### Assignment
Your task is to write out the entire listing exactly, omitting its pictures.
--- Records for this exercise Enclosed Below ---
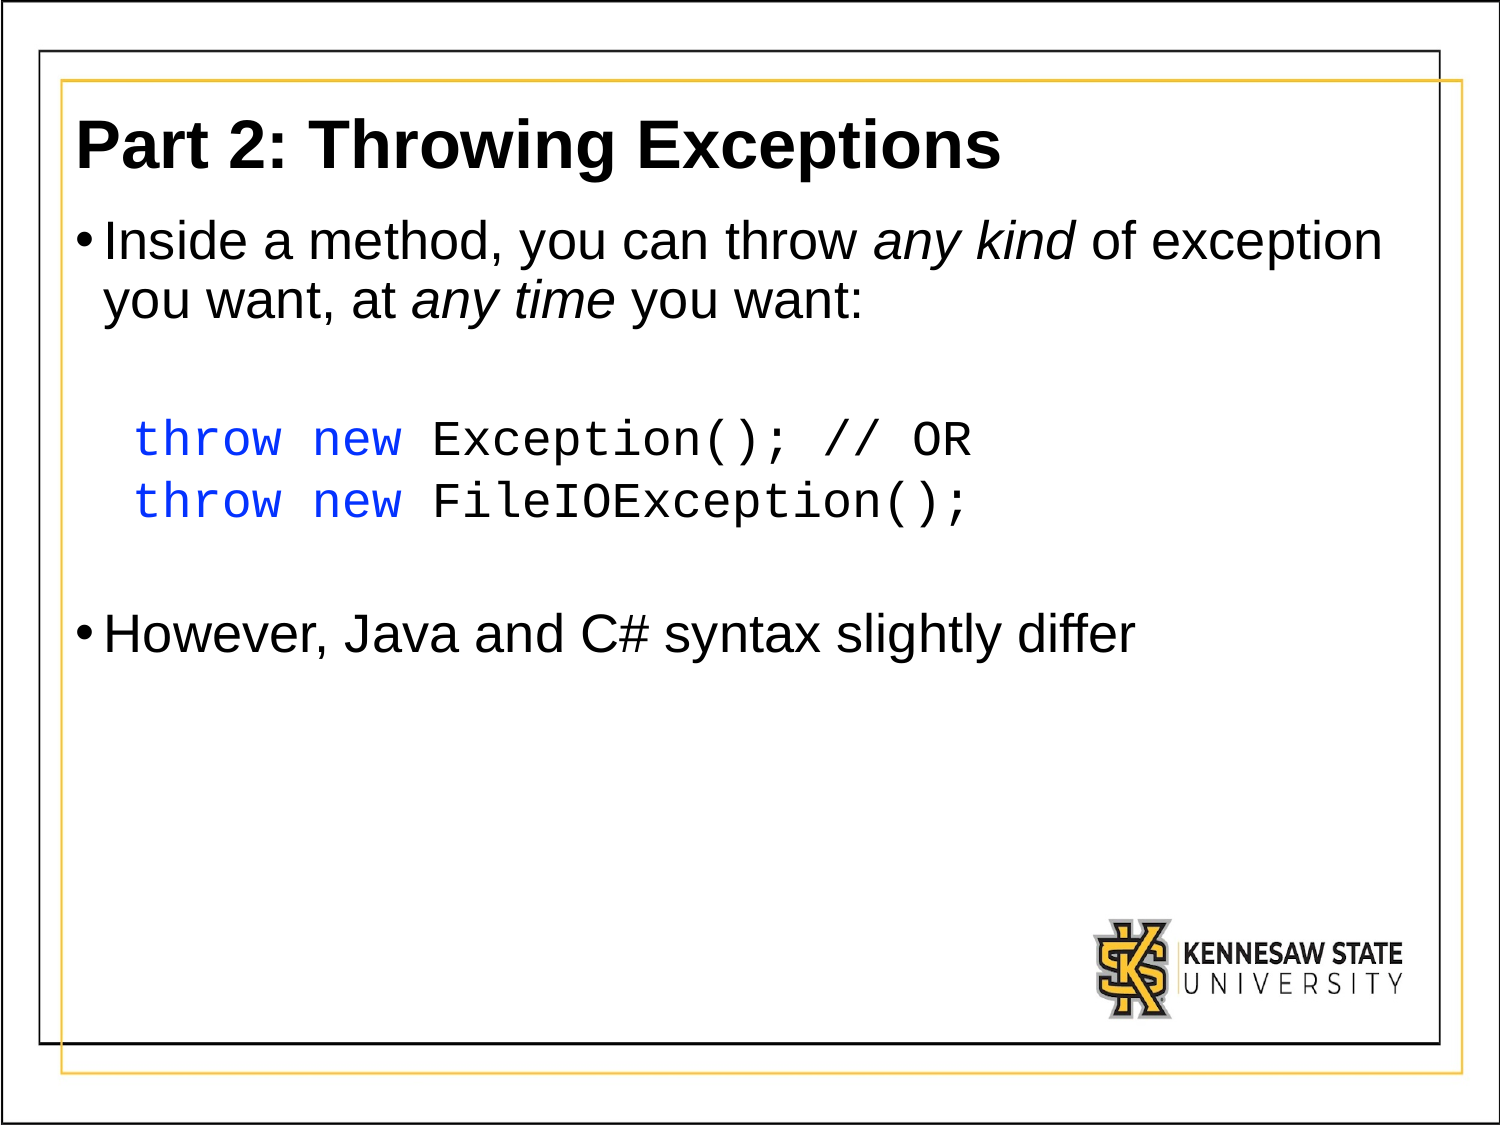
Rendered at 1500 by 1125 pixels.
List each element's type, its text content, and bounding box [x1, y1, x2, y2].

list Inside a method, you can throw any kind of exception you want, at any time you want: throw new Exception(); // OR throw new FileIOException(); However, Java and C# syntax slightly differ [60, 205, 1442, 1029]
picture [0, 0, 1500, 1125]
title Part 2: Throwing Exceptions [60, 83, 1442, 205]
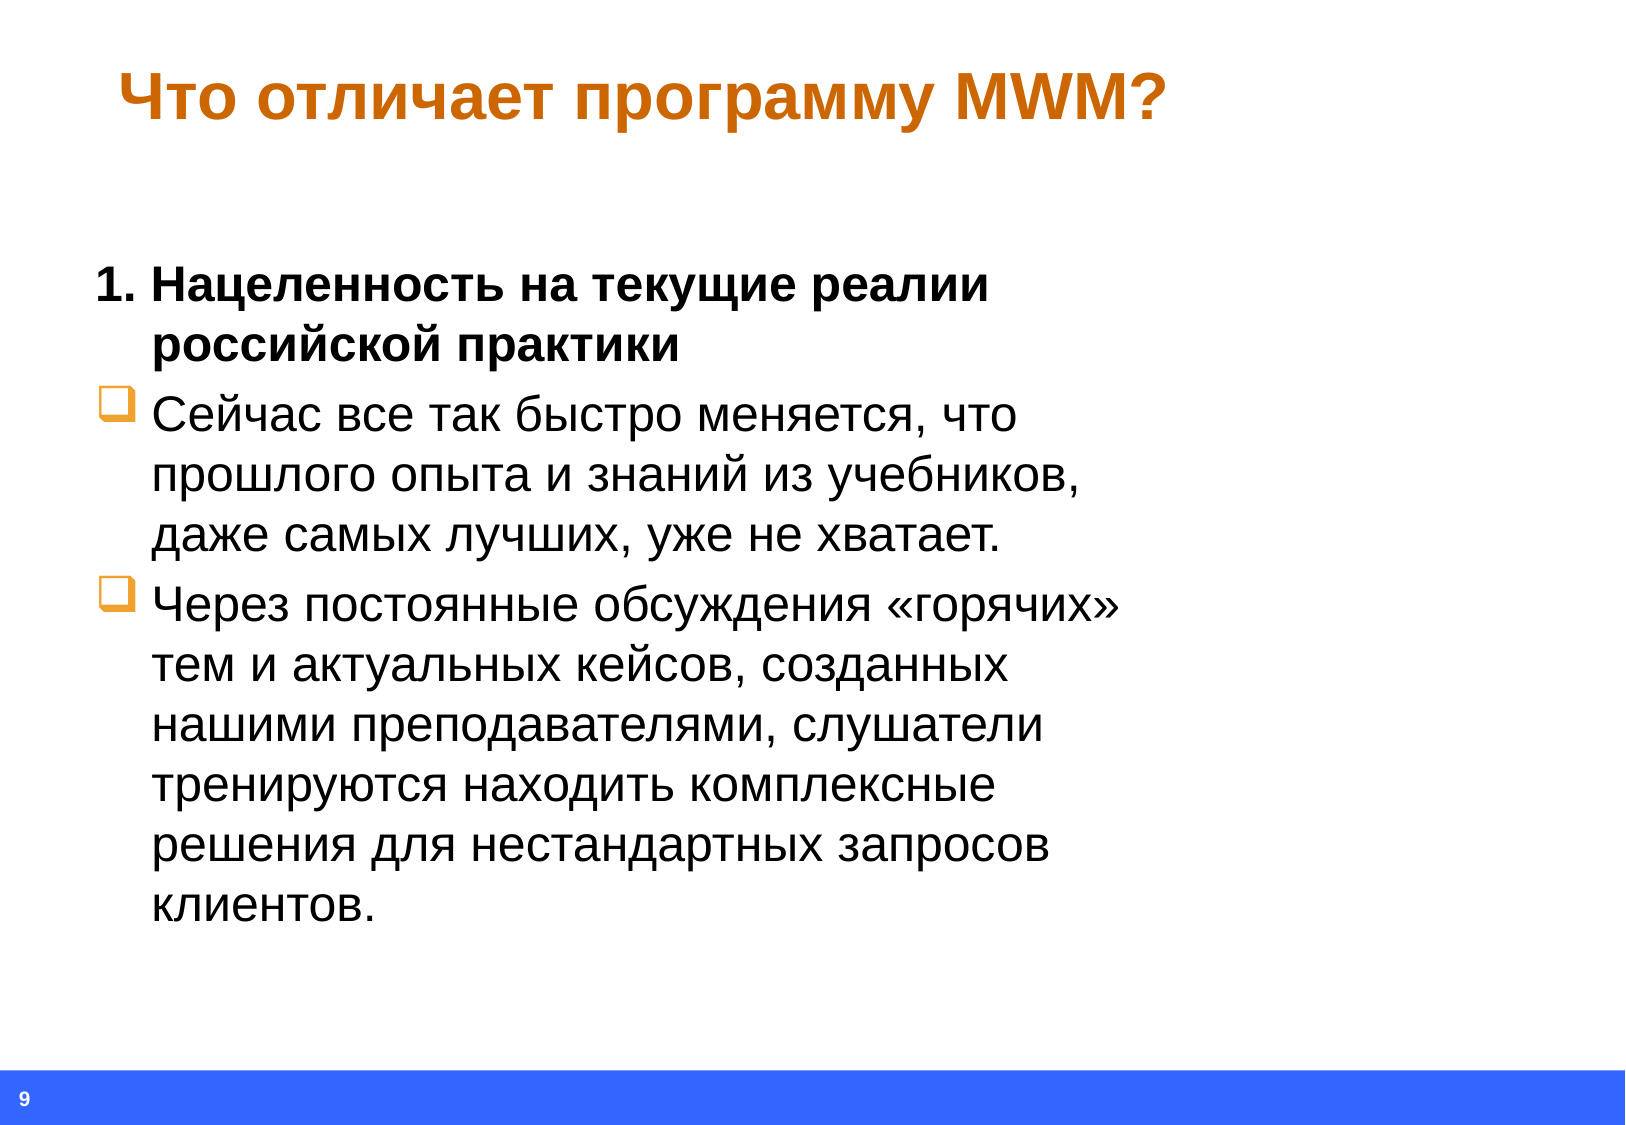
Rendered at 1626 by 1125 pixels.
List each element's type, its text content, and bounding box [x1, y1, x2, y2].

slide_number 9 [3, 1070, 96, 1125]
list 1. Нацеленность на текущие реалии российской практики Сейчас все так быстро меняется, что прошлого опыта и знаний из учебников, даже самых лучших, уже не хватает. Через постоянные обсуждения «горячих» тем и актуальных кейсов, созданных нашими преподавателями, слушатели тренируются находить комплексные решения для нестандартных запросов клиентов. [79, 243, 1215, 1048]
title Что отличает программу MWM? [103, 44, 1546, 142]
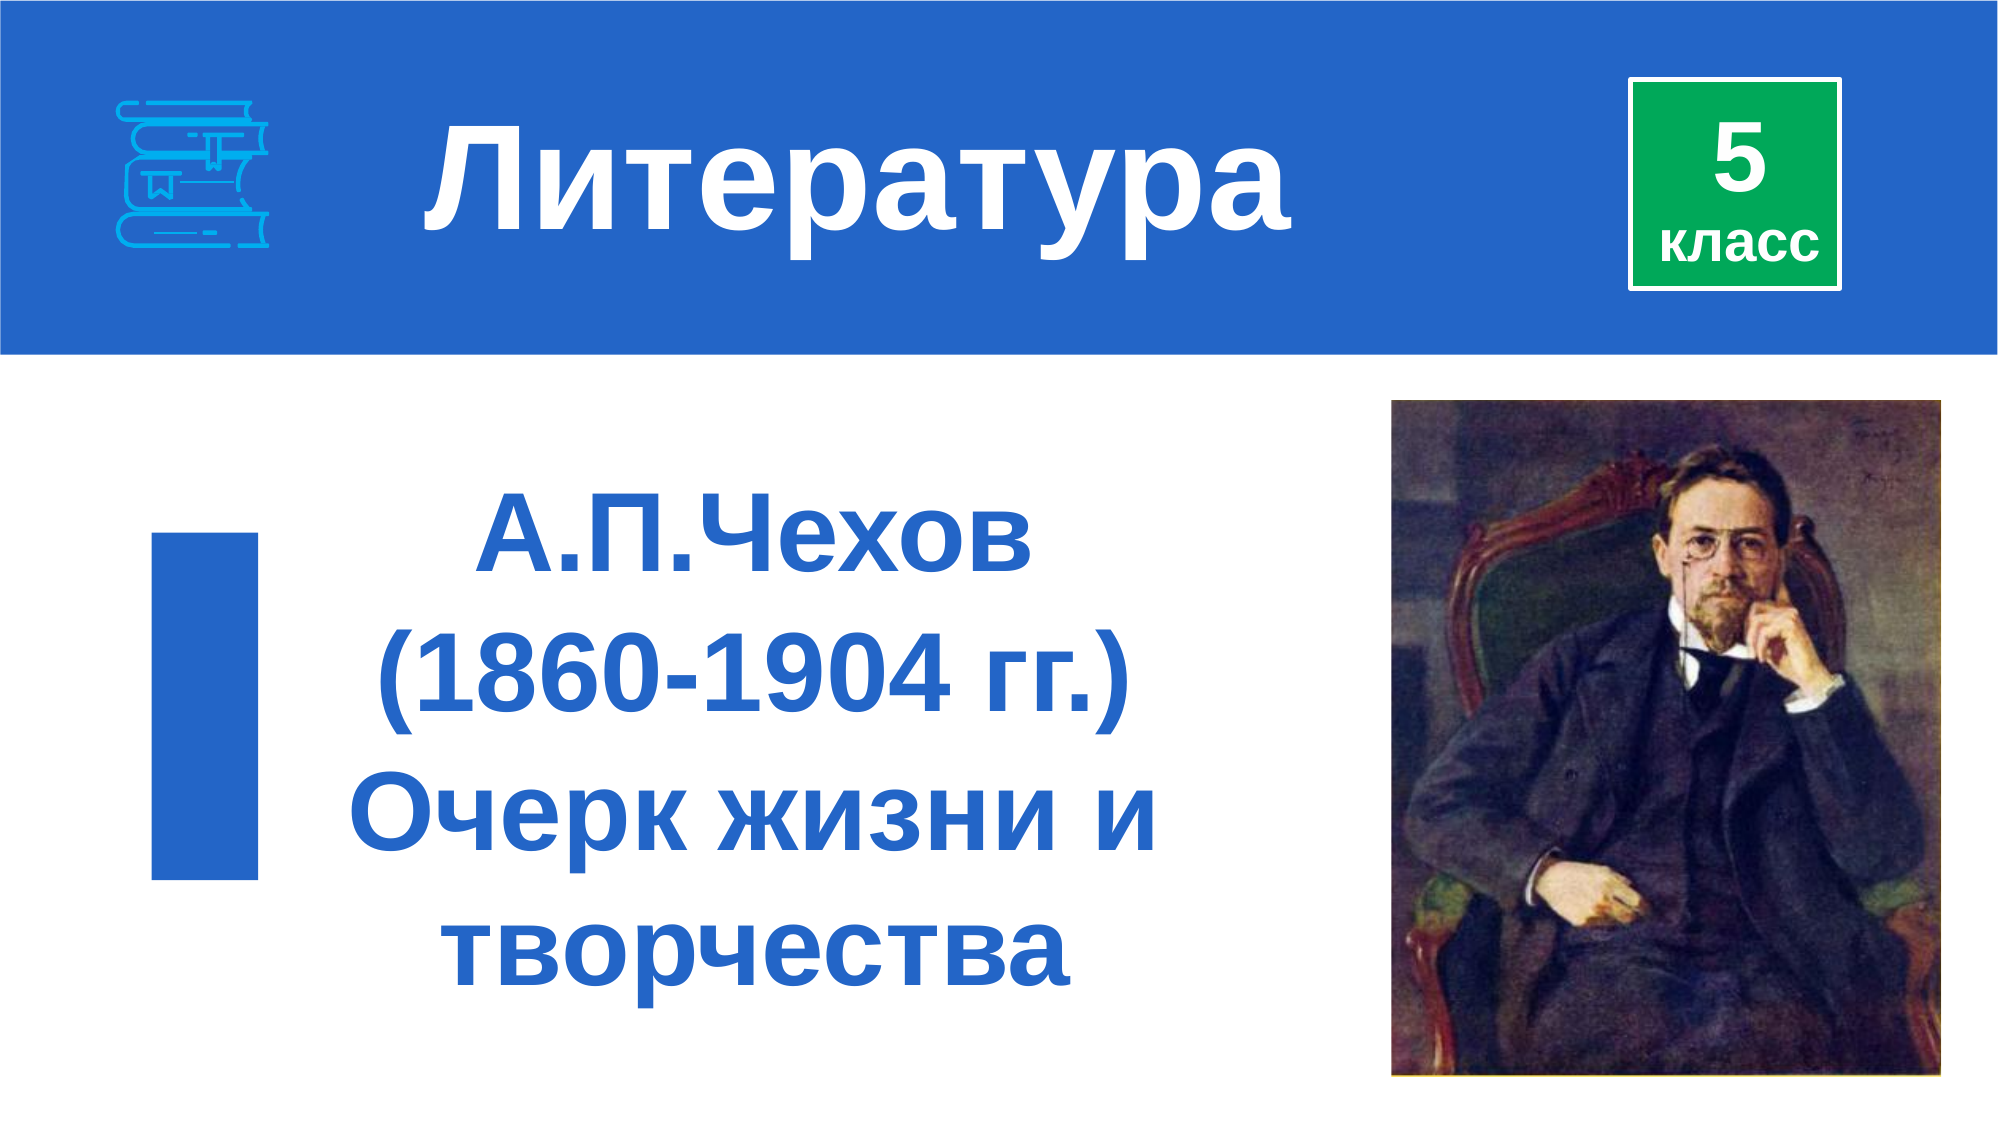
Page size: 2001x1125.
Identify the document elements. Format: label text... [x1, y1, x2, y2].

text_box [202, 230, 218, 235]
text_box [0, 0, 1998, 355]
text_box А.П.Чехов (1860-1904 гг.) Очерк жизни и творчества [262, 453, 1241, 1009]
text_box Литература [336, 74, 1350, 260]
text_box [151, 532, 259, 881]
picture [1391, 400, 1942, 1077]
text_box [115, 100, 270, 248]
text_box 5 [1696, 86, 1783, 198]
text_box [140, 171, 182, 200]
text_box [187, 132, 198, 138]
text_box класс [1641, 198, 1839, 273]
text_box [1630, 79, 1840, 289]
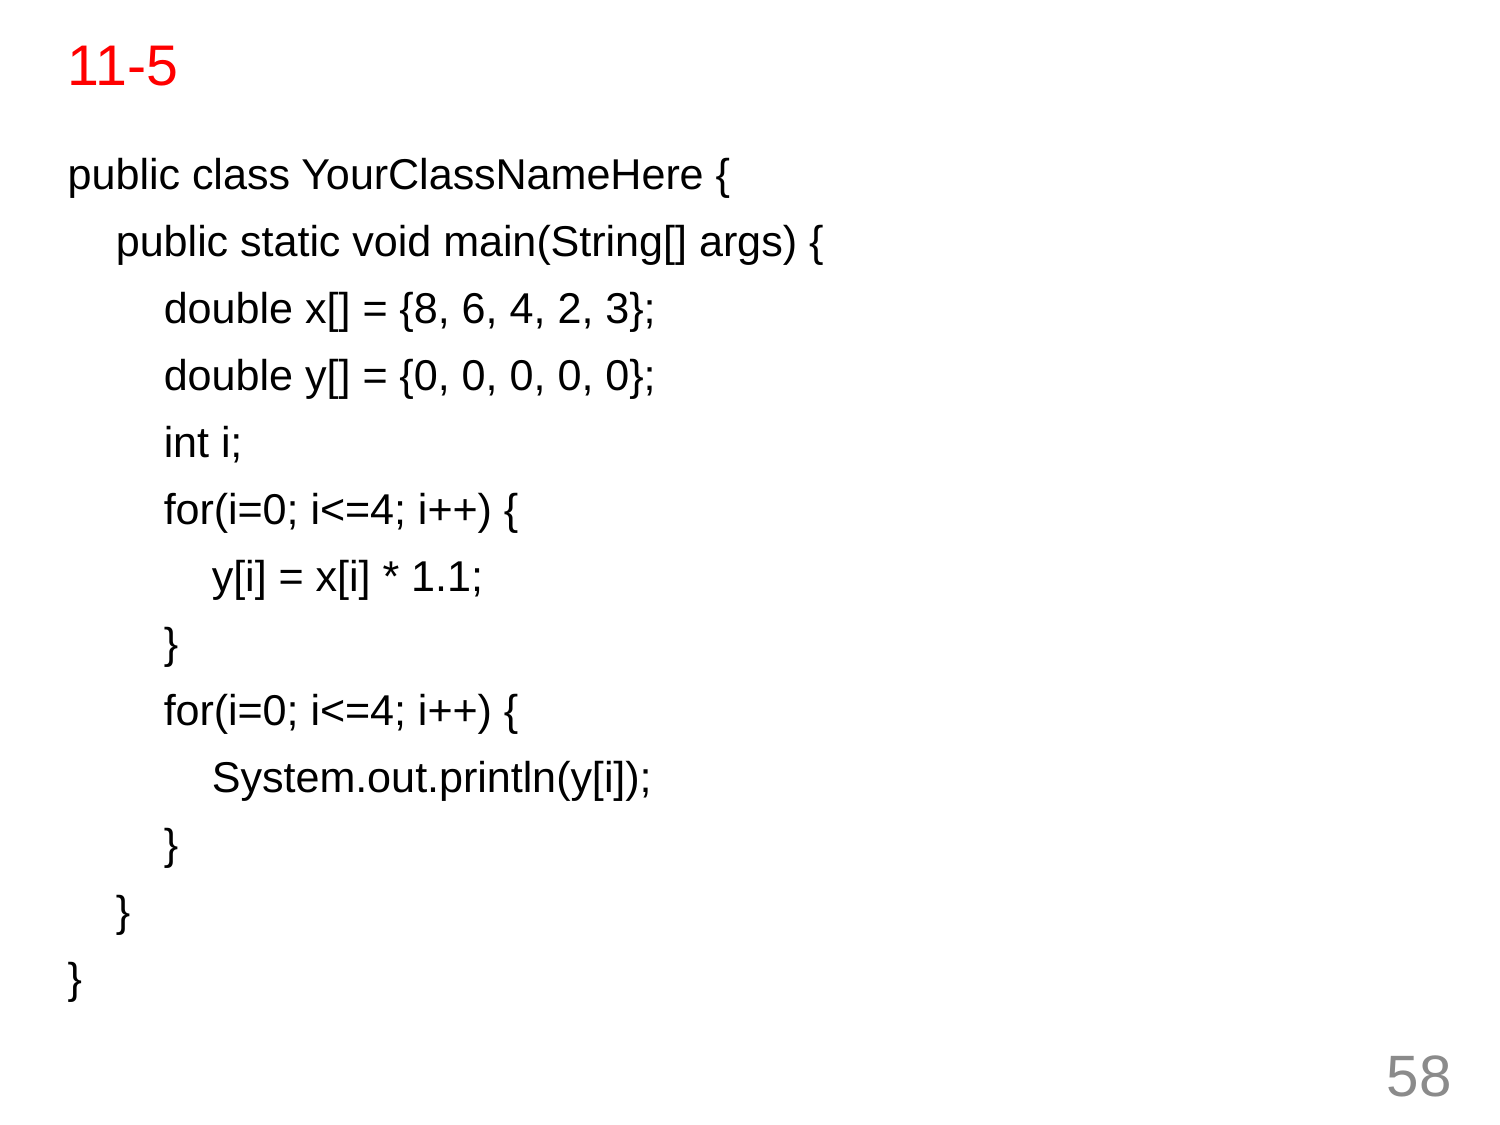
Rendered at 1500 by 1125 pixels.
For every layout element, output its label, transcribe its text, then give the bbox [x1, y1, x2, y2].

slide_number 58 [1129, 1042, 1467, 1103]
title 11-5 [52, 28, 1441, 106]
list public class YourClassNameHere { public static void main(String[] args) { double x[] = {8, 6, 4, 2, 3}; double y[] = {0, 0, 0, 0, 0}; int i; for(i=0; i<=4; i++) { y[i] = x[i] * 1.1; } for(i=0; i<=4; i++) { System.out.println(y[i]); } } } [52, 138, 1441, 1014]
--- End of Enclosed Records for this exercise ---
### Response area
Rendered at 1500 by 1125 pixels.
List each element's type, its text content, and bounding box [x1, y1, x2, y2].

list Inside a method, you can throw any kind of exception you want, at any time you want: throw new Exception(); // OR throw new FileIOException(); However, Java and C# syntax slightly differ [60, 205, 1442, 1029]
picture [0, 0, 1500, 1125]
title Part 2: Throwing Exceptions [60, 83, 1442, 205]
Rendered at 1626 by 1125 pixels.
List each element's type, its text content, and bounding box [x1, y1, x2, y2].

slide_number 9 [3, 1070, 96, 1125]
list 1. Нацеленность на текущие реалии российской практики Сейчас все так быстро меняется, что прошлого опыта и знаний из учебников, даже самых лучших, уже не хватает. Через постоянные обсуждения «горячих» тем и актуальных кейсов, созданных нашими преподавателями, слушатели тренируются находить комплексные решения для нестандартных запросов клиентов. [79, 243, 1215, 1048]
title Что отличает программу MWM? [103, 44, 1546, 142]
Page size: 2001x1125.
Identify the document elements. Format: label text... [x1, y1, x2, y2].

text_box [202, 230, 218, 235]
text_box [0, 0, 1998, 355]
text_box А.П.Чехов (1860-1904 гг.) Очерк жизни и творчества [262, 453, 1241, 1009]
text_box Литература [336, 74, 1350, 260]
text_box [151, 532, 259, 881]
picture [1391, 400, 1942, 1077]
text_box [115, 100, 270, 248]
text_box 5 [1696, 86, 1783, 198]
text_box [140, 171, 182, 200]
text_box [187, 132, 198, 138]
text_box класс [1641, 198, 1839, 273]
text_box [1630, 79, 1840, 289]
Rendered at 1500 by 1125 pixels.
For every layout element, output its label, transcribe its text, then give the bbox [x1, y1, x2, y2].

slide_number 58 [1129, 1042, 1467, 1103]
title 11-5 [52, 28, 1441, 106]
list public class YourClassNameHere { public static void main(String[] args) { double x[] = {8, 6, 4, 2, 3}; double y[] = {0, 0, 0, 0, 0}; int i; for(i=0; i<=4; i++) { y[i] = x[i] * 1.1; } for(i=0; i<=4; i++) { System.out.println(y[i]); } } } [52, 138, 1441, 1014]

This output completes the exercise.